COLD ENERGY STORAGE USING HYDRATES

Abstract

The energy demand for space cooling has more than three times in the last three decades, resulting in very large annual CO2 emissions (about 1Gt). The continuous increasing energy demand for space cooling has raised a difficult dilemma on how to improve cooling process energy efficiency. As a result, there is a pressing need to find a PCM that can effectively utilize the cold energy emitted from the industrial sectors for storage and transportation to the required sectors. In the present work, semi-clathrate hydrate is studied as a PCM for cold energy storage for cooling processes. Semi-clathrate hydrates with an appropriate phase change temp. (5-27⁰C) and high dissociation heat (190-220 kJ/kg) stand out as a good candidate for (a) storing and transporting cold energy and (b) improving the energy efficiency of cooling operations synergistically among all PCMs.
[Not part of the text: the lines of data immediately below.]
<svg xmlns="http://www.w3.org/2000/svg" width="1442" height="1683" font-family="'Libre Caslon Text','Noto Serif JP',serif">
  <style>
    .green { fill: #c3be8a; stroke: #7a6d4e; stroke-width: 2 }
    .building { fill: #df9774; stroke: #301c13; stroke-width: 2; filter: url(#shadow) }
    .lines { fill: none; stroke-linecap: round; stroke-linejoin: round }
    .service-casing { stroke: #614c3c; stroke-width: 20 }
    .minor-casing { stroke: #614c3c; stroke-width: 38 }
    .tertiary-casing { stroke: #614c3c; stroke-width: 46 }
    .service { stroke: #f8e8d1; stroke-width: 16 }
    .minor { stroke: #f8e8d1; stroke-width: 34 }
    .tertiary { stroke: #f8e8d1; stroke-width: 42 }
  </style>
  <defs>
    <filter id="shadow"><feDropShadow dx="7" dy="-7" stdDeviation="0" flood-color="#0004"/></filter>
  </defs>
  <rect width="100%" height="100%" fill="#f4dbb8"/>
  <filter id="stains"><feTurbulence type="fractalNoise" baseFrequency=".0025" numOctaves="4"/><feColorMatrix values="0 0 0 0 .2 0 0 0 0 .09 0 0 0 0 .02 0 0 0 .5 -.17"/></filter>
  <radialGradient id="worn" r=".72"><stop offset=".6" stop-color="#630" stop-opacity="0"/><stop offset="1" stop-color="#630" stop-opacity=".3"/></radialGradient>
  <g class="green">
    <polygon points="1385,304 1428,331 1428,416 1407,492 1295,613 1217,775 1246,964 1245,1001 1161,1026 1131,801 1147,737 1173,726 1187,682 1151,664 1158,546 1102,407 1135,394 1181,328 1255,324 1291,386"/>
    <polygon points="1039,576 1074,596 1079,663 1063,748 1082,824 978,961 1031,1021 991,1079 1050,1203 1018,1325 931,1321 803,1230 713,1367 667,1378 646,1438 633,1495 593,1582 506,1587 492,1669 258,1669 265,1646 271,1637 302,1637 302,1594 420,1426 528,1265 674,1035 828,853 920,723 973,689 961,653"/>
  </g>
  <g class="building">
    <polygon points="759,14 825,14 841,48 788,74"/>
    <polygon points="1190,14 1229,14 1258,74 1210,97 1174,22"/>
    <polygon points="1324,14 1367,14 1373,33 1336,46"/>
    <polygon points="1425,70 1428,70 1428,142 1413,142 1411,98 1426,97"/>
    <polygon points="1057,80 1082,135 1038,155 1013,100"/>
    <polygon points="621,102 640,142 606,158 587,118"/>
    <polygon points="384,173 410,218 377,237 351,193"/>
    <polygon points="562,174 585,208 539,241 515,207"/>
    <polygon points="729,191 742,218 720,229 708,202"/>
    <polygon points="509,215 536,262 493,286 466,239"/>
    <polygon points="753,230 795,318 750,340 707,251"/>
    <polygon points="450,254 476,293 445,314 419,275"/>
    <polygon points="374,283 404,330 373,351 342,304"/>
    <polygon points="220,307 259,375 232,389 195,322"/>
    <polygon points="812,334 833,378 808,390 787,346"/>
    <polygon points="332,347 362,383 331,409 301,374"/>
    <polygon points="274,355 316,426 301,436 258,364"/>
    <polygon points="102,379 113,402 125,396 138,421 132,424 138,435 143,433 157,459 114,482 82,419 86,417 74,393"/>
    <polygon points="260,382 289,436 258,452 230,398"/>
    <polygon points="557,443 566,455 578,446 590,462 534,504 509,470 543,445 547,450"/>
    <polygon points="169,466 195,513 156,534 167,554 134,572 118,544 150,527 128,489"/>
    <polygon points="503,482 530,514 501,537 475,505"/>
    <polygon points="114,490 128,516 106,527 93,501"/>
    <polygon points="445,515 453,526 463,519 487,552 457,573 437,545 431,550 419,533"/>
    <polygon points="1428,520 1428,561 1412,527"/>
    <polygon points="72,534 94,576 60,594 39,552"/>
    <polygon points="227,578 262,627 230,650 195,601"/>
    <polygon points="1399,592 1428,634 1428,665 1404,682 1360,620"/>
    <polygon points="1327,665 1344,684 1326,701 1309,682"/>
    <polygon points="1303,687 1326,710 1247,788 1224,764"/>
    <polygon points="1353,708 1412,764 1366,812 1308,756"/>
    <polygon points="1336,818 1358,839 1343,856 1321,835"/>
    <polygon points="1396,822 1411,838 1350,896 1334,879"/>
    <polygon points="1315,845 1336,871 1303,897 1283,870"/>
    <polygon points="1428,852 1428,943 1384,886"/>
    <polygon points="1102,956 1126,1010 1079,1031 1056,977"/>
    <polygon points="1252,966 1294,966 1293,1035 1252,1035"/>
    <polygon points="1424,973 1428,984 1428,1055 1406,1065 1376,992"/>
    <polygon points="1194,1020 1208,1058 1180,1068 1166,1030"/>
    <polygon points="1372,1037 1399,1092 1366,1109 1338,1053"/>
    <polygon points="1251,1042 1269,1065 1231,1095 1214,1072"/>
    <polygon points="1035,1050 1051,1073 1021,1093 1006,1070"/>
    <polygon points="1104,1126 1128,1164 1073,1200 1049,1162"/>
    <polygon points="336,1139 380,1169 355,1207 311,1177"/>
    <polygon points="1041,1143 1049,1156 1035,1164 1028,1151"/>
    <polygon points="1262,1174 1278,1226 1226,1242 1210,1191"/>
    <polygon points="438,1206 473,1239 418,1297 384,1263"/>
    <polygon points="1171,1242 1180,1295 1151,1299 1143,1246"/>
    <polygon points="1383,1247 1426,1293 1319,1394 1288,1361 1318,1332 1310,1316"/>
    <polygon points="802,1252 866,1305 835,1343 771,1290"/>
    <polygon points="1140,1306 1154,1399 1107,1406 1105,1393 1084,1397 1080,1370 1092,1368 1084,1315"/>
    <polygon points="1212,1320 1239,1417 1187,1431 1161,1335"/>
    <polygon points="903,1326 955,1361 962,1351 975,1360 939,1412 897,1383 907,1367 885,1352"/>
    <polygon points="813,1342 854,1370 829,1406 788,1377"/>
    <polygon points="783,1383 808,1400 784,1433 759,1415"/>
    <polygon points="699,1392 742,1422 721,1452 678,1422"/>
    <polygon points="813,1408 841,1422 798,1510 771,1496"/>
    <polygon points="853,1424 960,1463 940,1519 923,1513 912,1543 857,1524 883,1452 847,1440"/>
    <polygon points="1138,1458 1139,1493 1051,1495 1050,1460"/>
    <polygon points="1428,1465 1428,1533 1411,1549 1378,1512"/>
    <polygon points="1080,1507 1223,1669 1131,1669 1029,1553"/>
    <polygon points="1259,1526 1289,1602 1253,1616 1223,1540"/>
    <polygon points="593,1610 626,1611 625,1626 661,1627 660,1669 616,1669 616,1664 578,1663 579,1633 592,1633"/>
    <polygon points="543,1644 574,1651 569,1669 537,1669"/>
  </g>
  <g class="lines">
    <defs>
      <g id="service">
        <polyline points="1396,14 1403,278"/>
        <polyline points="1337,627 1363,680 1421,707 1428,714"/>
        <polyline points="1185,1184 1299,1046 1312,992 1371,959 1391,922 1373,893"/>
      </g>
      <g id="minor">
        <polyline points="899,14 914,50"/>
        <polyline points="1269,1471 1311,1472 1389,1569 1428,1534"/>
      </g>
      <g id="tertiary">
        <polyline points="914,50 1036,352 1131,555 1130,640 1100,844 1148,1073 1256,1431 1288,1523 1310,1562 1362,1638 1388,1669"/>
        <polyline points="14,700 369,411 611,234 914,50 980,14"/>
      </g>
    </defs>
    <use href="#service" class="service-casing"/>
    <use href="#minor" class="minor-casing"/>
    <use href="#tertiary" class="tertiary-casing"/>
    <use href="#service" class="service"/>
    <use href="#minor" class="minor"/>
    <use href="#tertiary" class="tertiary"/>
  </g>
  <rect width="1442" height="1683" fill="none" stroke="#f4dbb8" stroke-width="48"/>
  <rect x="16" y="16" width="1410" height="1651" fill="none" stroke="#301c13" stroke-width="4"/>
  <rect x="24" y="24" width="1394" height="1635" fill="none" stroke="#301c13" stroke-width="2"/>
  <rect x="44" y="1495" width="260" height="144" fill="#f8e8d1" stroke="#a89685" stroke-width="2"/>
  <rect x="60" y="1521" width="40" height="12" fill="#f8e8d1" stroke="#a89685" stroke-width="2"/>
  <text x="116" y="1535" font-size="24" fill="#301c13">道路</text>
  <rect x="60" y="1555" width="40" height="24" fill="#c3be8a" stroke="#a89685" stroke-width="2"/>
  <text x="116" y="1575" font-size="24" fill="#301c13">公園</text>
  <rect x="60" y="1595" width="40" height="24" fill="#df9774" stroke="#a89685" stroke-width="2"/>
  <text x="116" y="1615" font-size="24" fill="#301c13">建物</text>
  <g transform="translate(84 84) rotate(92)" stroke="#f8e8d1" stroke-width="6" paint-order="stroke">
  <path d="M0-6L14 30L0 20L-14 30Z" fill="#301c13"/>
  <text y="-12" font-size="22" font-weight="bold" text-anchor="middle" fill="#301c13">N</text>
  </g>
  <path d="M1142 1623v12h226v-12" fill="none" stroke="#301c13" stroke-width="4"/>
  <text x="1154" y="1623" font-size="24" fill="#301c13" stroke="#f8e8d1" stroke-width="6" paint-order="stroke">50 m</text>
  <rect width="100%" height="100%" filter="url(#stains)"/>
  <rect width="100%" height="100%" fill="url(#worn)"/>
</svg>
Semi-clathrate hydrates resemble gas hydrates, which are made up of water and tiny gases like methane, carbon dioxide, and hydrogen. The ionic compounds are firmly embedded in the cage-like network, and they also form hydrogen bonds with the cage water molecules. It offers better heat transfer properties as compared to ice and eutectic salts. Due to good thermal conductivity, heat storage capacity, and other properties, they are suitable for cooling medium, and they provide numerous advantages over other PCM in terms of cost and environmental aspects. It was found that semi clathrate of TBA, TBP, THF, and some others are more stable than low-pressure applications. It motivates us to find the best semi-clathrate hydrate among several hydrates as PCM for the cooling processes. Present work includes different SCHs properties and providing the best hydrates for cooling applications.